Publication

Article

Cardiology Review® Online

October 2008
Volume25
Issue 10

Western medicine and Eastern practices: Insights from the First World Congress on Clinical, Preventive, and Geriatric Cardiology

The First World Congress on Clinical, Preventive, and Geriatric Cardiology (WCCPGC) took place from September 19 to 21 near New Delhi, India, at the Om Shanti Retreat Center in Gurgaon. This center is a spiritual oasis of the Brahma Kumaris, who practice Raja yoga meditation as a means of integrating their spiritual identity with social and physical realities to achieve a healthy balance between their inner and outer worlds. During the Congress, the spiritual ambience of this oasis converged perfectly with cardiovascular science, paying tribute to the ancient wisdom of using both science and spirituality to manage cardiovascular ailments.

Drs H.K. Chopra, Satish Parashar, and Navin C. Nanda presided over the meeting, at which many other AACIO members were present. Approximately 1400 delegates and 25 international faculty members attended, including cardiologists from the United States, Bangladesh, Sri Lanka, and Nepal.
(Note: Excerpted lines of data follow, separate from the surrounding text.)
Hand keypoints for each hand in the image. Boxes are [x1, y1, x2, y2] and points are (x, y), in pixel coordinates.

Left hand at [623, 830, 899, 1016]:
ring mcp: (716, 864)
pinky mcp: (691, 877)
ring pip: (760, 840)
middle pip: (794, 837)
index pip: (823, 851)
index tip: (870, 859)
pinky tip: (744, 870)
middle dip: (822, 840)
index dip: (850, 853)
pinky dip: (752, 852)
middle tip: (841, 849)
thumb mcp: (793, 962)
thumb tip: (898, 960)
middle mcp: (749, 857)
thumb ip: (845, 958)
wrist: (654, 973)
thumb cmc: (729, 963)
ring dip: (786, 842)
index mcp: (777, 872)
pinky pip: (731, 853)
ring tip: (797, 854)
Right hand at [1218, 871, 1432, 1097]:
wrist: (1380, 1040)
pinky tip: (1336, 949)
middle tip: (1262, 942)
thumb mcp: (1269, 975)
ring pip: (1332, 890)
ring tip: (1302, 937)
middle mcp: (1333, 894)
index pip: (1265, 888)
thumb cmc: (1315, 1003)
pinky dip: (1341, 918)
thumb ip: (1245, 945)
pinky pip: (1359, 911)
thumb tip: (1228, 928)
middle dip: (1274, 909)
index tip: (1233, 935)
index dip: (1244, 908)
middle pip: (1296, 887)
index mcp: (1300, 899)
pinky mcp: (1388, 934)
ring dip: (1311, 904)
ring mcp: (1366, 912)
His Excellency, Dr Abdul Kalam Azad, the former President of India, inaugurated the WCCPGC and presented data from the “Healthy and Happy Lifestyle Program for Coronary Artery Disease (CAD) Regression.” This study, which was organized by the Global Hospital Research Center, Mount Abu, India, and the Defense Research and Development Organization, New Delhi, India, has shown profound benefits with proper diet, exercise, practice of spirituality, and Raja yoga meditation on cardiovascular health.
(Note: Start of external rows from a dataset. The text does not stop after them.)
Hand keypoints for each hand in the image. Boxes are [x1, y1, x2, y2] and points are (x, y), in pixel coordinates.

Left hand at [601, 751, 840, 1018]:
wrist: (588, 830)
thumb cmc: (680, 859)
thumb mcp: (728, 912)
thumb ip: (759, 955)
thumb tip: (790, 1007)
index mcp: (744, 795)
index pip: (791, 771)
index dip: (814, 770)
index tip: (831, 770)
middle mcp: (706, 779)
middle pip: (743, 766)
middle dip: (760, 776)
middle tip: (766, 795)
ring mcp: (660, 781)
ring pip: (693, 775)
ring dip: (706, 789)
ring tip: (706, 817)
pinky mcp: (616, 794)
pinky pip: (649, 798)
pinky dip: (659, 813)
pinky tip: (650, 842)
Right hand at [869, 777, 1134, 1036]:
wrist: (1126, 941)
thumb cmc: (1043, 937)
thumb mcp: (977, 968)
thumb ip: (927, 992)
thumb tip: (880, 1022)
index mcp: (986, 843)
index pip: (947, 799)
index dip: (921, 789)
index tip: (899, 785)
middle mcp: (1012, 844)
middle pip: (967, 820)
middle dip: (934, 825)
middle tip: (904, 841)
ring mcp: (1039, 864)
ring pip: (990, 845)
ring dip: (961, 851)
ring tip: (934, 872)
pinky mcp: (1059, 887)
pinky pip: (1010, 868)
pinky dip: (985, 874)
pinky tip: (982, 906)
During the WCCPGC, stalwarts in cardiology from India and abroad undertook brainstorming sessions to create guidelines for preventive strategies and programs to eradicate myocardial infarction (MI). Many scientific sessions were held, covering everything from metabolic syndrome to absolute ethyl alcohol ablation for hypertrophic cardiomyopathy. Dr Nanda, who served as the International President of the Congress, made a plea to attendees to practice medicine combining Western techniques and its technological advances, with Eastern techniques practiced in India and China, such as Raja yoga. He emphasized the importance of treating patients as whole beings and not just focusing on their ailing body parts. He also pointed out that all the risk factors in a given patient should be adequately treated as the risk multiplies severalfold when more than 1 risk factor is present.

Several awards were given during the event by His Excellency, Dr Azad, and Dr Nanda received 2 of these: the “Father of Echocardiography,” for his tremendous contribution in developing and teaching echocardiography, and a “Lifetime Achievement Award,” for his contribution to the field of cardiology. Over the years, Dr Nanda has provided many important insights on how cardiovascular diseases uniquely affect Asian Indians. He uncovered an increased prevalence of MI in young adults in India and was one of the first to recognize a relationship between diabetes mellitus and MI. This pioneering work was done when he was still a medical resident in India and was praised as the “first thorough study” of an Asiatic population in an editorial in the New England Journal of Medicine.1,2 In the 1990s, Dr Nanda was an investigator in a study that examined increased platelet activation and fibrinogen in Asian Indians; the study taught us that this population has many nontraditional risk factors.3 Another study in which he participated found an increased prevalence of smaller and denser low-density lipoprotein particles in Asian Indians living in the United States, increasing our understanding of CAD in this particular group of immigrants.4 In 2004, Dr Nanda was involved in the first survey of Asian Indians in the United States, which found a high prevalence of stroke, diabetes, and associated risk factors in this population.5,6

Overall, the WCCPGC was a success. Forty participants petitioned Drs Nanda and Chopra to form an international alliance for prevention of cardiovascular diseases in India and South Asia. Attendees also had the opportunity to meet with the current President of India, Her Excellency, Pratibha Patil. While entertaining selected faculty at the Presidential Palace, she promised to implement the preventive measures for cardiovascular disease that were outlined at the WCCPGC.